Ciolos promet un remaniement

Le renforcement des contrôles, l'amélioration de la classification de l'huile d'olive et la prise de contact avec des producteurs hors UE font partie d'un ensemble de mesures promises par le commissaire européen à l'Agriculture, Dacian Cioloş, après sa rencontre d'aujourd'hui à Cordoue avec des représentants du secteur.


Le président de l'organisation interprofessionnelle Pedro Barato, après sa rencontre avec le commissaire européen à l'Agriculture, Dacian Cioloş, à Cordoue

Le renforcement des contrôles, une meilleure classification de l’huile d’olive et la prise en compte des producteurs hors UE font partie d’un ensemble de mesures promises par le commissaire européen à l’agriculture, Dacian Cioloş, après sa rencontre aujourd’hui à Cordoue avec des représentants du secteur espagnol de l’huile d’olive, notamment l’Interprofesional del Aceite de Oliva Español (Interprofessionnelle).

Le président de l'Interprofession, Pedro Barato, a déclaré que les participants à la réunion – dont le ministre espagnol de l'Agriculture, Miguel Arias Cañete, et son homologue du gouvernement régional d'Andalousie, Clara Aguilera – avaient souligné l'importance sociale, environnementale, économique et culturelle du secteur pour l'Espagne.

Cette réunion s’est tenue dans un contexte de renégociation des subventions agricoles de la CE et de crise prolongée des prix dans le secteur espagnol, qui est en phase finale d’une récolte record dépassant déjà 1,56 million de tonnes.

S'adressant aux médias après la réunion, M. Cioloş a déclaré qu'un plan d'action pour le secteur serait finalisé le mois prochain. Il rencontrera ensuite les ministres de l'Agriculture des pays membres de l'UE pour discuter de sa mise en œuvre.

Meilleure normalisation, contrôles renforcés, lutte contre les mélanges

Parmi les mesures promises figuraient la restructuration du secteur et une « meilleure normalisation de l’huile d’olive afin de promouvoir la qualité ». Plus précisément, M. Cioloş a évoqué « la réalisation d’une série de tests physiques et chimiques pour mieux détecter les mélanges illégaux avec de l’huile d’olive ; une classification améliorée ; et davantage de contrôles de qualité, car il n’existe actuellement aucun contrôle obligatoire ».

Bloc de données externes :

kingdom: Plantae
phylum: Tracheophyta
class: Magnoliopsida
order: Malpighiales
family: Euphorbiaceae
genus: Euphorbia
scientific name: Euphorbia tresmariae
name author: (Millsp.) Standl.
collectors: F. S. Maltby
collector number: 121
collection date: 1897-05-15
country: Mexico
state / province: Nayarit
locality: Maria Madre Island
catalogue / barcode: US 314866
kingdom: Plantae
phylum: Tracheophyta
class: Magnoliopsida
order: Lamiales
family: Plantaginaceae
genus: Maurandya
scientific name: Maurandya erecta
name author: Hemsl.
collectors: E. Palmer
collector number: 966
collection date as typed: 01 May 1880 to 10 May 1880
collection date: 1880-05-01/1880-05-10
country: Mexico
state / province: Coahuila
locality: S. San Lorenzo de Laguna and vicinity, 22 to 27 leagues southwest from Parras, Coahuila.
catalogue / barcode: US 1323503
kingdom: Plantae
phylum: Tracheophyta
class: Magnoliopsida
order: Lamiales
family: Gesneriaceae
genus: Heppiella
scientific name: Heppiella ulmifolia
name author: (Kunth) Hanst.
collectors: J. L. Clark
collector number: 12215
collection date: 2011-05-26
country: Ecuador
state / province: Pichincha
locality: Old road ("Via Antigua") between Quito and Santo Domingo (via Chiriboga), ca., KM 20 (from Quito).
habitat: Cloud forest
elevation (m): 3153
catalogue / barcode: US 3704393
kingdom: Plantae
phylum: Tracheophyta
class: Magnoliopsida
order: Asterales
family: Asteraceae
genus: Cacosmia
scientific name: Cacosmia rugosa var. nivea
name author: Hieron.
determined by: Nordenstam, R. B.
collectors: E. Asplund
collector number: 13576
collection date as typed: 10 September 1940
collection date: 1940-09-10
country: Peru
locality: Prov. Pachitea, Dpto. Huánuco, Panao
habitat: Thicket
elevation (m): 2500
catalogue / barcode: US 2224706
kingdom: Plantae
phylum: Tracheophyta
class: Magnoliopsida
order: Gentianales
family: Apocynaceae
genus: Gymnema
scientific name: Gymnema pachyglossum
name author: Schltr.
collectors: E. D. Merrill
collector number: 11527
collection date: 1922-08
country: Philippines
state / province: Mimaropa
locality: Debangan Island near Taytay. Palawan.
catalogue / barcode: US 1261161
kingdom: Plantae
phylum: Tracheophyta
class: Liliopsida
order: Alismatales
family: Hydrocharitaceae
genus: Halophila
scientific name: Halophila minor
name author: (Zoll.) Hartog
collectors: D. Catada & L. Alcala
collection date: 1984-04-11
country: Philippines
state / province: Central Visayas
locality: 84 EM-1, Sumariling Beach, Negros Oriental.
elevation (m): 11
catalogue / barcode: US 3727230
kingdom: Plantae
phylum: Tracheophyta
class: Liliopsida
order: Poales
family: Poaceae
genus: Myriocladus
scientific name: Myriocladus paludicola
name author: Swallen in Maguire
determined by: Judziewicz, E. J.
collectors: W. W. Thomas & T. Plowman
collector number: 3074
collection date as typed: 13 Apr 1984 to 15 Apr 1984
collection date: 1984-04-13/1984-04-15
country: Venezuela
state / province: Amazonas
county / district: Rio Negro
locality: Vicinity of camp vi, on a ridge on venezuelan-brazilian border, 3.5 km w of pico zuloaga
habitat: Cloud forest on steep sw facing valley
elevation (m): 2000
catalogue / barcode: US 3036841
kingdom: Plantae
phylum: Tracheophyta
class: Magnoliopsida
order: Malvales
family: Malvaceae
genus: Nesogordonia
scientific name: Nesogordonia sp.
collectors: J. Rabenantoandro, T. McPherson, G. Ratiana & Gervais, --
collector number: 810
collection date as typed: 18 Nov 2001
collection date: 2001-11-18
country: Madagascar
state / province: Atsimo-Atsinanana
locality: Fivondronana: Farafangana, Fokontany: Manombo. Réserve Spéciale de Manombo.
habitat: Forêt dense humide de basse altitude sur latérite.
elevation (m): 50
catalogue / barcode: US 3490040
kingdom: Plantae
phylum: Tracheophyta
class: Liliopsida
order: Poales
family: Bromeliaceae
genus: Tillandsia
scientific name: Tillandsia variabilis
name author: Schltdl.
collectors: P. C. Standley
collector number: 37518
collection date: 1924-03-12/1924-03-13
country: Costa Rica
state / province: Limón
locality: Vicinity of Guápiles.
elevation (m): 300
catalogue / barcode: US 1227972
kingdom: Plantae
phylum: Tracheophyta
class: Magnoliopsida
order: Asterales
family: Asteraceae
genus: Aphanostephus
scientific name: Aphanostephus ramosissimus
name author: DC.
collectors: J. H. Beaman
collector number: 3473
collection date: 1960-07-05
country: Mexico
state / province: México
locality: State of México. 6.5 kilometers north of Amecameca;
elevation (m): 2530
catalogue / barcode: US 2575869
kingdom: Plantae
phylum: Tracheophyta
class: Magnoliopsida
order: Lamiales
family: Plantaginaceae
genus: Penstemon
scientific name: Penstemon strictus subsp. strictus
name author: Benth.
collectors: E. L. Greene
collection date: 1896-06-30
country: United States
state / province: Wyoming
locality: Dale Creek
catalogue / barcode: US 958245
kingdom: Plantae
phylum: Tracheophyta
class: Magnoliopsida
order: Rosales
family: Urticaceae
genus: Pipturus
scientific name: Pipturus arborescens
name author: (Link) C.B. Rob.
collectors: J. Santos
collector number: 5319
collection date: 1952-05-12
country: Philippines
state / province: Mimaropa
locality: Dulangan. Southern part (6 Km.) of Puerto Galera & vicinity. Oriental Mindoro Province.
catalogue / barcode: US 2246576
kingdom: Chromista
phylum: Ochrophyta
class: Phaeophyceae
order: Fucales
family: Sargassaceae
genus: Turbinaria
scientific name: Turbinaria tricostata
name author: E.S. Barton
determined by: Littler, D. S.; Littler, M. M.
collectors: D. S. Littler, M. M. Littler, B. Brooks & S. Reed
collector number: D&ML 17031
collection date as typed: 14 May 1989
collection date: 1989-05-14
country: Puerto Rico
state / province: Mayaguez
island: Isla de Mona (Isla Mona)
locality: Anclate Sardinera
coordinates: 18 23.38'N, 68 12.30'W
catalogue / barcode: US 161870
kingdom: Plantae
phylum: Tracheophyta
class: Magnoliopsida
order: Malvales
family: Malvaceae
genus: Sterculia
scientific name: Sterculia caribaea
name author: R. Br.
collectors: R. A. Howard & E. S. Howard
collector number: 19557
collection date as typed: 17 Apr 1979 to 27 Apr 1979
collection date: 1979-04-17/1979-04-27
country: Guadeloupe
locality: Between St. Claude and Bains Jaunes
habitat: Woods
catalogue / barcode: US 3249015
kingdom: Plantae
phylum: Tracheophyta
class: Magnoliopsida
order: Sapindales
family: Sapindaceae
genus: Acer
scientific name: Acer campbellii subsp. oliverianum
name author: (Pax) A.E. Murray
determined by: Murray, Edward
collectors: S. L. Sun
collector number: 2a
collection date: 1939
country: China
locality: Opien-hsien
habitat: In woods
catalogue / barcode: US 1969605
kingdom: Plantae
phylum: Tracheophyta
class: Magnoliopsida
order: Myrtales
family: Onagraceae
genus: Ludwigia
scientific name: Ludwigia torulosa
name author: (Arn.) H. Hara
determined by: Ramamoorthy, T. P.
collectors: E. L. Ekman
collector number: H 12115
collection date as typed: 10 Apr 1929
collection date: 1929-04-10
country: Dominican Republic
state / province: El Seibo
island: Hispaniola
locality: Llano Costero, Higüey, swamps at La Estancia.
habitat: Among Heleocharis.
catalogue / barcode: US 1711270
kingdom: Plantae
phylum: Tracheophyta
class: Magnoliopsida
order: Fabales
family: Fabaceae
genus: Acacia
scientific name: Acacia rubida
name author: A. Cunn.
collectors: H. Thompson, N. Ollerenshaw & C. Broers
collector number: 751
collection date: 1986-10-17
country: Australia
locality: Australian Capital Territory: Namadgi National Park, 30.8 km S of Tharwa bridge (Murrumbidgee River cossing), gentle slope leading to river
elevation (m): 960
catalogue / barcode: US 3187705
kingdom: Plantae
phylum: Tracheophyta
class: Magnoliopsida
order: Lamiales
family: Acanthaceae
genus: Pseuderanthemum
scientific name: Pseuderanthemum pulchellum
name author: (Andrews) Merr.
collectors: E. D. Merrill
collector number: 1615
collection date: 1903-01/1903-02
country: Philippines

Il était également nécessaire de « mieux adapter la production à la demande afin d’améliorer la qualité et la normalisation ».

M. Cioloş a également déclaré qu’il souhaitait collaborer avec le Conseil oléicole international (COI) pour élaborer conjointement une série de mesures destinées à aider les producteurs et les consommateurs au-delà de l’Europe, « car nous voulons que d’autres producteurs partagent les mêmes normes afin que nous puissions les mettre en œuvre et les appliquer à tous les niveaux ».

Il souhaiterait que le COI « s’ouvre non seulement aux producteurs d’huile d’olive, mais aussi aux consommateurs afin d’accroître le potentiel du secteur et de partager des règles communes sur sa gestion ».

Les moyens de promotion de l’huile d’olive seraient renforcés et « le suivi du marché et la transparence seraient améliorés afin d’optimiser la fixation des prix ». Quant aux craintes de l’Espagne de voir ses subventions réduites dans le cadre de la réforme actuelle de la Politique agricole commune (PAC) de l’UE, M. Cioloş a déclaré que le pays « ne subirait aucune perte », mais gagnerait en flexibilité dans l’utilisation de ses paiements.

Le secteur espagnol souhaite une aide pour renforcer le pouvoir des producteurs face aux grandes surfaces

M. Cioloş a également déclaré qu’il était ouvert à débattre des initiatives qui lui seraient soumises par l’Interprofession. « Nos idées convergent sur de nombreux points », a-t-il déclaré.

Concernant son appel à réduire la fragmentation parmi les producteurs – afin qu’ils puissent négocier plus fermement avec la poignée de grandes surfaces auprès desquelles 60 % des Espagnols achètent leur huile d’olive –, il a déclaré qu’il convenait de prendre des mesures « afin que le secteur puisse obtenir une plus grande valeur ajoutée pour son produit ».

Parmi les autres mesures demandées par l’Interprofession figurent le maintien du système actuel de subventions de la CE pour le secteur, la mise à jour des dispositions de la CE relatives aux aides au stockage privé, l’autorégulation (en Espagne sous la direction de l’Interprofession), des contrôles visant à garantir la qualité des produits, l’interdiction des mélanges d’huiles de graines avec de l’huile d’olive, et l’obligation de servir l’huile d’olive dans les restaurants dans des bouteilles correctement étiquetées.

L'Interprofession est une organisation officielle à but non lucratif représentant tous les membres du secteur de l'huile d'olive en Espagne.